Recently, the tax authority’s audit practices have changed appreciably. While until recently, tax audits were mostly launched as fully standalone procedures, today the tax authority (NAV) is increasingly initiating criminal proceedings alongside its tax audits. This is particularly the case in bogus-invoice deals affecting VAT, as well as in excise-duty and certain customs matters. But what’s behind this?
According to the latest statistics, in 2020 NAV launched some 9,000 tax audits, in which it determined a total tax difference of HUF 213 billion and imposed HUF 221 billion in fines. That in itself would be a respectable number. However, alongside its almost 10,000 tax audits, the tax office initiated criminal proceedings on suspicion of tax fraud in 1,823 cases, uncovering fraudulent offences – essentially, a tax shortfall – amounting to HUF 75 billion. It’s clear that the tax difference determined during such criminal investigation procedures now accounts for considerable weight in the fight to “purify” the tax environment.
Why are parallel criminal proceedings launched?
The tax inspector has an obligation to report a suspicion of a criminal offence, which has long allowed NAV to launch criminal proceedings alongside the tax audit. However, while in the past this opportunity has always been somewhat of a hollow threat for NAV, in more recent years it has become a tool with some serious teeth.

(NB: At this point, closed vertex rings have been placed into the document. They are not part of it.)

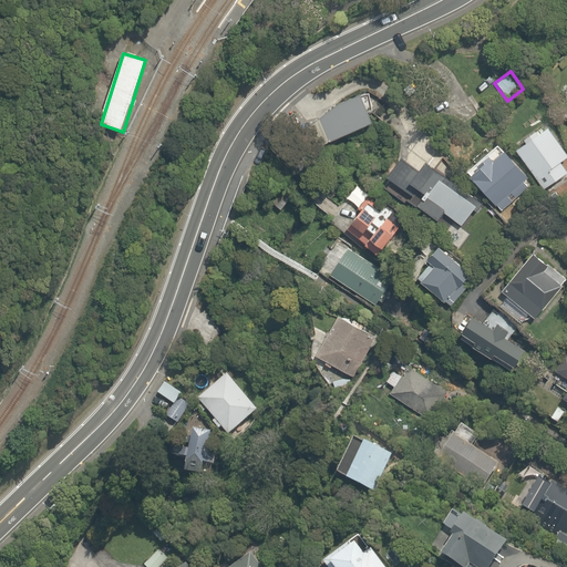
[(354,93),(313,109),(325,135),(364,120),(354,93)]
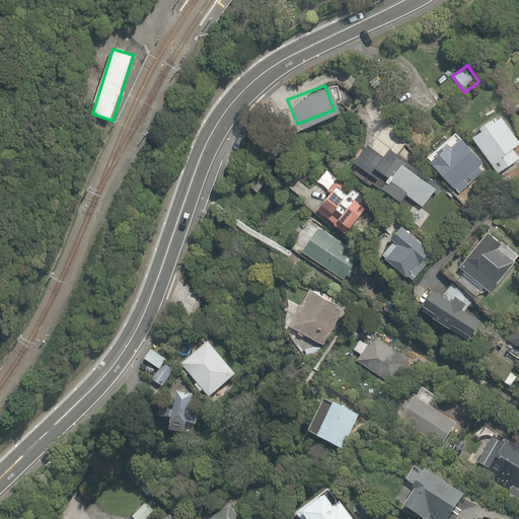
[(508,148),(518,140),(493,107),(464,131),(496,169),(514,155),(508,148)]
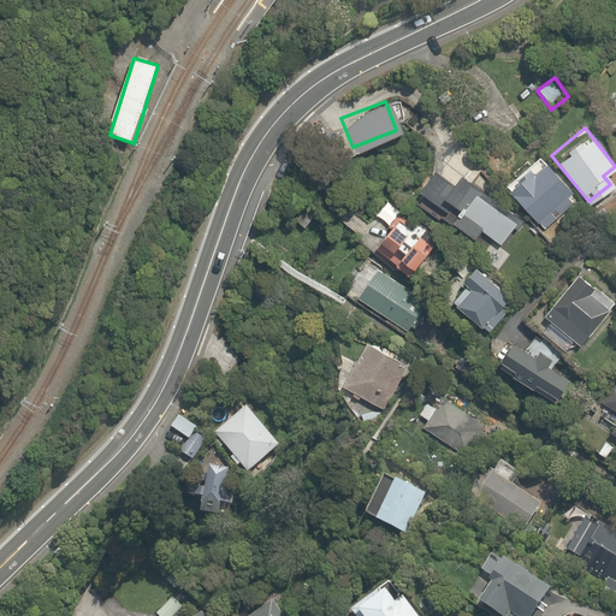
[(527,171),(523,166),(502,187),(542,229),(575,197),(539,160),(527,171)]
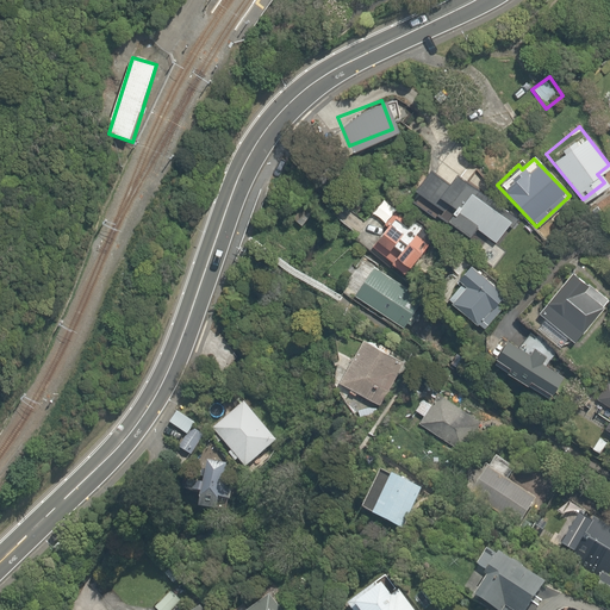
[(412,191),(406,200),(464,238),(471,228),(497,246),(516,217),(446,169),(441,178),(424,167),(409,188),(412,191)]
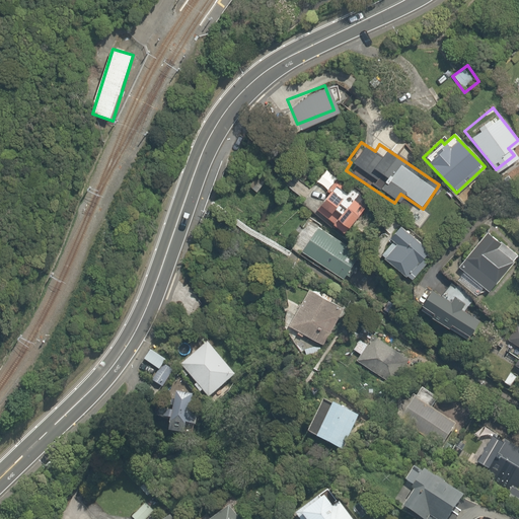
[(247,184),(254,191),(265,179),(257,173),(247,184)]
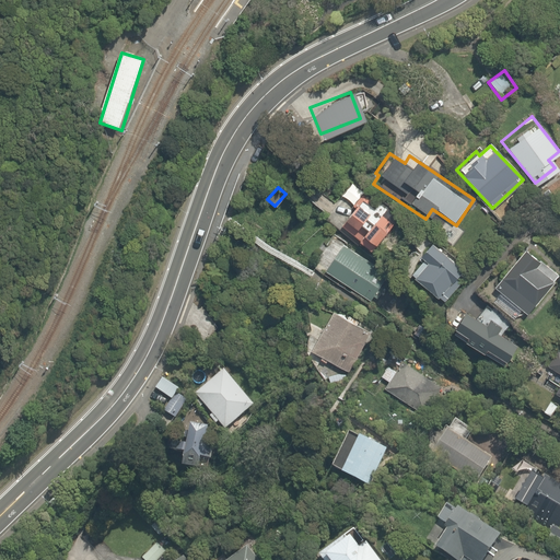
[(338,213),(352,226),(356,223),(360,228),(357,231),(370,243),(388,223),(362,198),(356,205),(350,200),(338,213)]
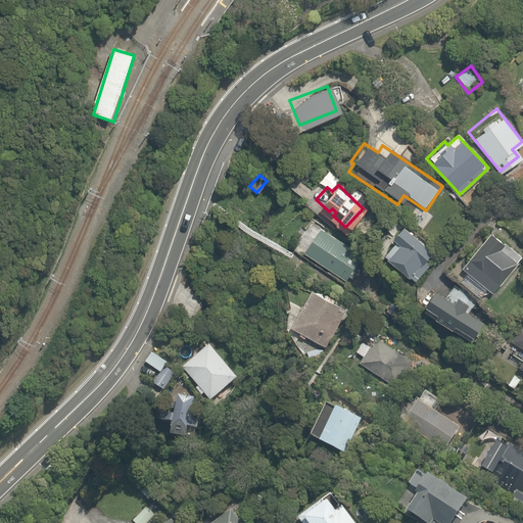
[(384,256),(408,277),(414,281),(427,266),(421,260),(430,250),(426,246),(427,245),(410,230),(409,232),(397,222),(388,233),(398,241),(384,256)]
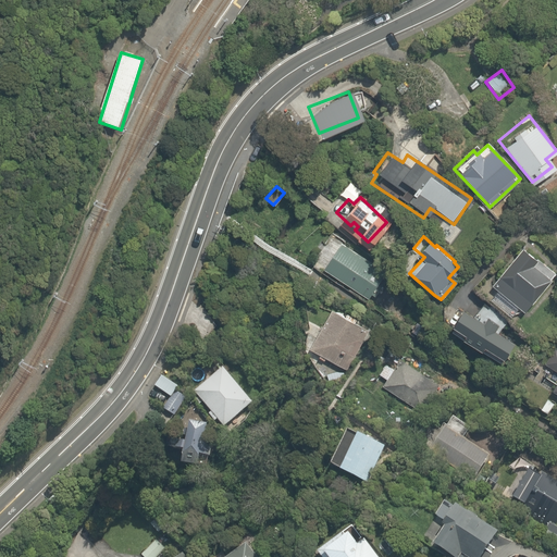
[(325,272),(353,289),(350,293),(362,300),(364,296),(378,275),(368,269),(372,262),(343,243),(338,249),(333,246),(320,265),(326,270),(325,272)]
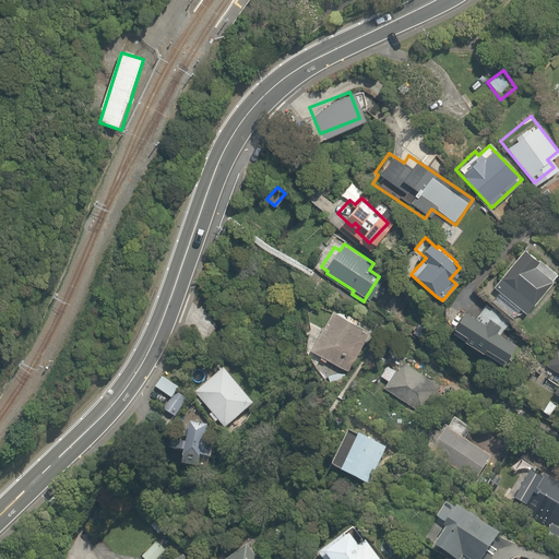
[(535,263),(538,259),(520,245),(499,272),(501,274),(494,284),(497,286),(486,300),(510,319),(518,308),(525,314),(555,277),(535,263)]
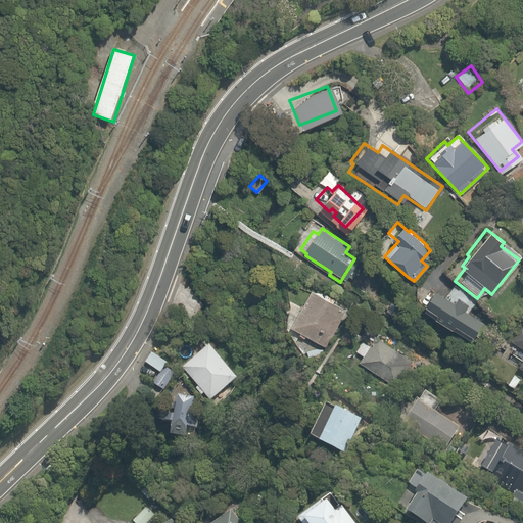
[(452,286),(444,299),(428,289),(417,306),(468,339),(479,321),(466,314),(474,300),(452,286)]
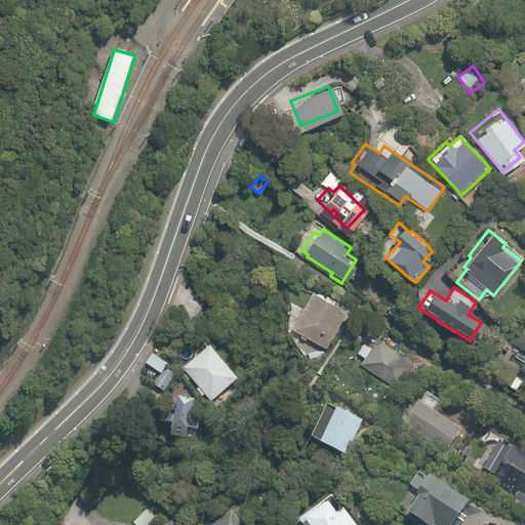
[(290,329),(298,334),(297,336),(305,339),(306,338),(325,349),(346,312),(310,292),(290,329)]
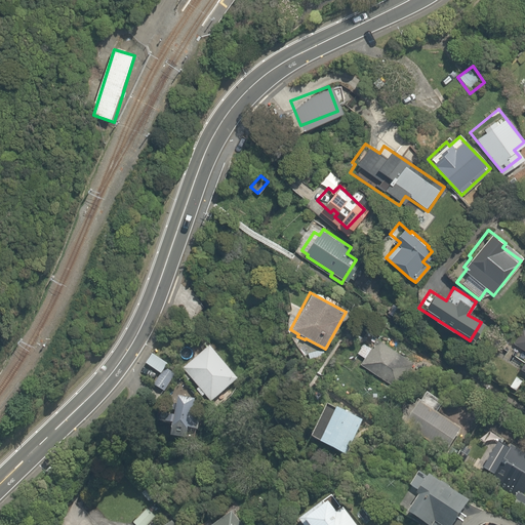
[(399,360),(401,356),(373,337),(368,346),(361,341),(355,352),(364,357),(361,362),(365,365),(362,369),(380,380),(387,371),(397,377),(405,363),(399,360)]
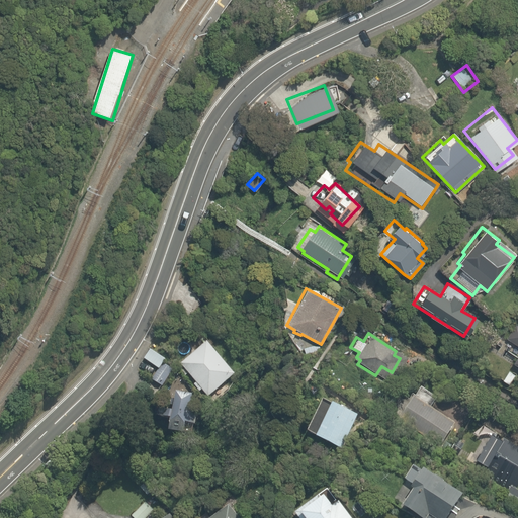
[(230,375),(203,343),(180,362),(206,395),(230,375)]
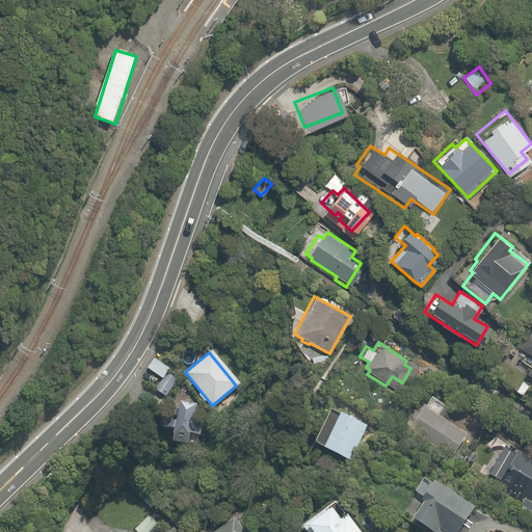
[(171,384),(162,377),(168,368),(154,357),(141,375),(144,376),(139,383),(152,392),(153,391),(163,397),(171,384)]
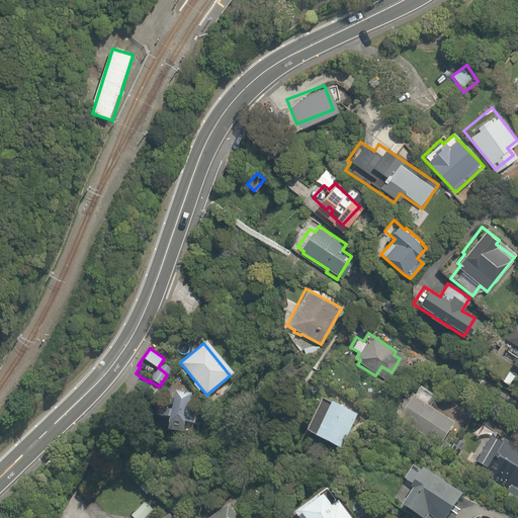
[(188,394),(173,387),(161,422),(175,428),(188,394)]
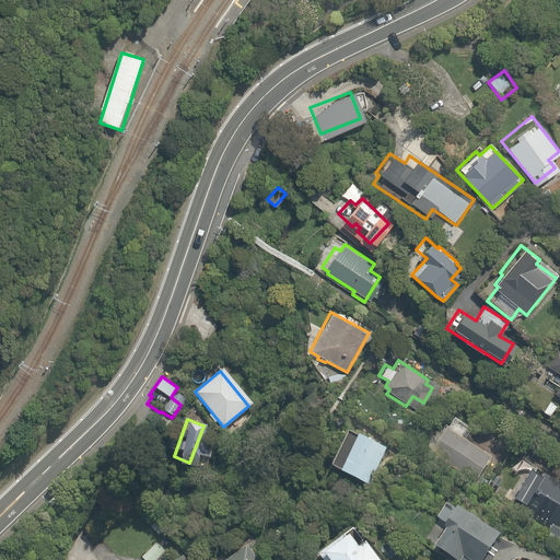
[(383,447),(346,430),(328,467),(364,486),(383,447)]
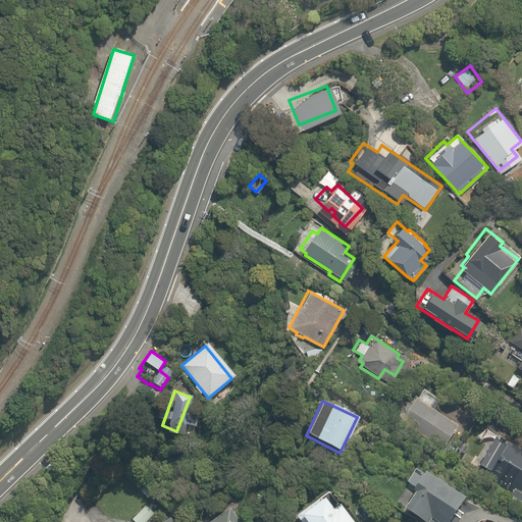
[(455,427),(414,401),(400,422),(441,449),(455,427)]
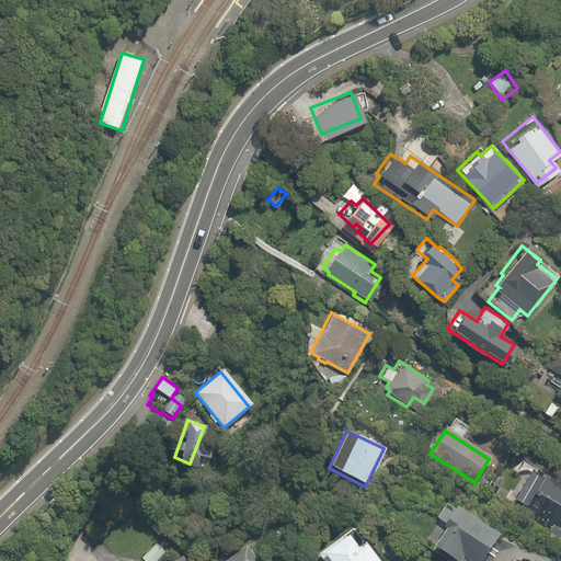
[(560,522),(560,487),(528,469),(511,501),(554,526),(557,522),(560,524),(560,522)]
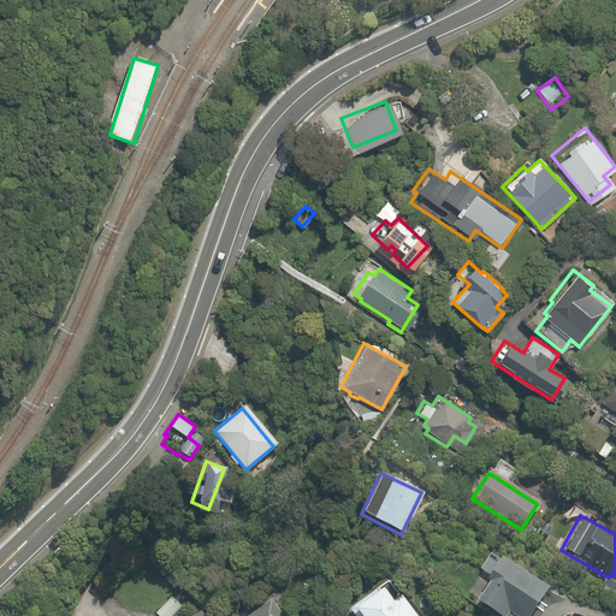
[(475,605),(493,615),(526,615),(544,586),(497,557),(495,561),(486,556),(478,570),(492,579),(475,605)]
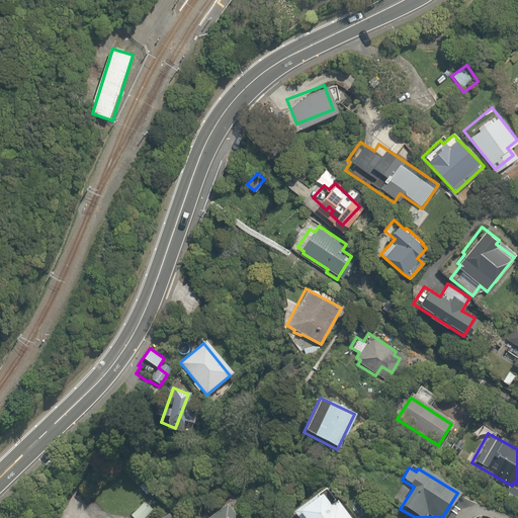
[(351,517),(326,485),(290,512),(294,517),(295,517),(297,516),(298,517),(351,517)]
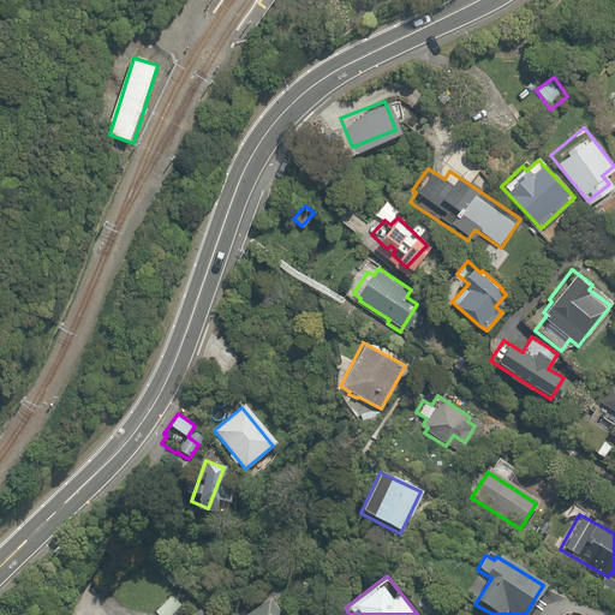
[(169,596),(154,613),(156,614),(171,614),(180,605),(169,596)]
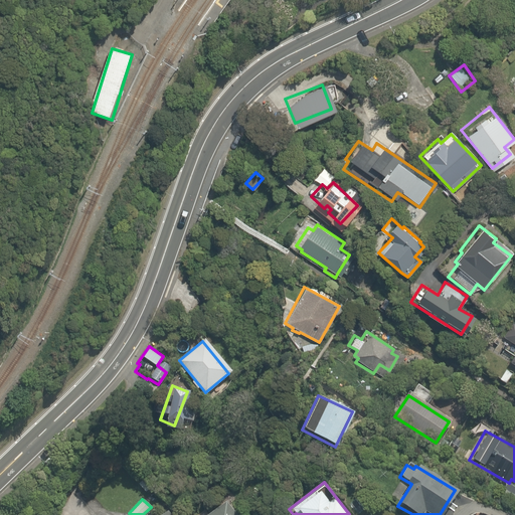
[(234,514),(223,499),(201,514),(234,514)]
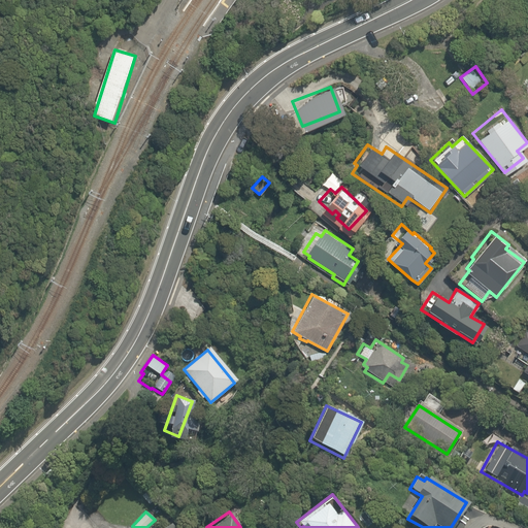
All buildings are outlined.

The reason for this is partly that NAV can use a much wider range of tools in criminal proceedings than it can in the case of a “plain vanilla” tax audit. Thus, for example, during the criminal investigation, the use of so-called covert means such as wiretapping, concealed surveillance or undercover detectives become possible. In such cases, the tax inspectors conducting the tax audit also have the right to use the evidence obtained from these covert methods in their own, administrative, procedure. The only condition for doing so is that the tax inspector must fully assure the taxpayer that the relevant procedural guarantees are in place (e.g. the taxpayer will have full knowledge of the evidence, will be able to comment on it, etc.).
A final but no less important consideration is that when criminal proceedings are launched, the inspection (audit) opportunities of the tax authority also expand. While the limitation period for tax debts is five years (which, due to the special method of calculating the tax limitation period, is in effect six years), the limitation period for tax fraud, as a criminal offence, can be up to ten years depending on the amount involved. However, if a criminal offence is found to have occurred, the limitation period under the tax laws is extended to the maximum sentence that can be imposed for the offence, and thus the tax authority is free to investigate a longer period retrospectively.
What’s changed in the way things happen?
The course of the inspection, too, is different in many respects if NAV initiates criminal proceedings alongside its tax audit. For a start, the investigation is not conducted by the tax auditors but by financial investigators, who can show up at the doorstep with a gun in their belts during the criminal proceedings.
And in principle, NAV’s burden of proof in criminal proceedings is also different. While in the course of criminal proceedings one of the fundamental principles of criminal law, the presumption of innocence applies, the tax system does not recognise such a rule. In practice, however, this rarely means any actual difference. On the one hand, as is the case for the criminal authorities, in tax proceedings, it falls upon NAV to prove the facts. On the other hand, the presumption of innocence does not mean that the taxpayer can comfortably sit back and wait to see if NAV can prove the infringement. Although the accused company does have the option of remaining silent, from a tactical point of view it may be wise to make a statement at the start of the proceedings. Thus e.g. in a bogus-invoice case where someone has illegally pocketed the VAT at the end of the chain, it’s a good idea, if you’re the taxpayer under investigation, to distance yourself from the direct fraudsters from the outset – to emphasise that you don’t know them, that you’ve never had any direct business dealings with them, etc.
Double or triple penalty?
Due to the parallel proceedings, it’s quite possible that the tax authority finds a tax shortfall against the business while the criminal court orders a confiscation of assets against the taxpayer through the deduction of the sum of the unlawful enrichment (i.e. the tax benefit to which the taxpayer was not entitled). Does it follow from this that the same penalty must be paid twice?
The tax shortfall only has to be paid once, even in parallel proceedings: the courts take each other’s decisions into account. However, this is not the case in all respects with regard to the related fines. In addition to the tax shortfall that must be made up, the tax laws allow for the imposition of a tax fine of 50% (and in exceptional cases, 200%). However, if criminal proceedings are also instituted, the criminal court may impose a fine of three times the tax shortfall on the company concerned. In addition, in the criminal proceedings, simultaneously with the imposition of sanctions on the company involved in the indictment, a monetary fine may also be imposed on the senior official of the company found guilty of the offence. Not to mention, of course, the fact that the same executive may even be sentenced to a term of imprisonment for the crime – a sanction that does not exist in the case of a simple tax audit.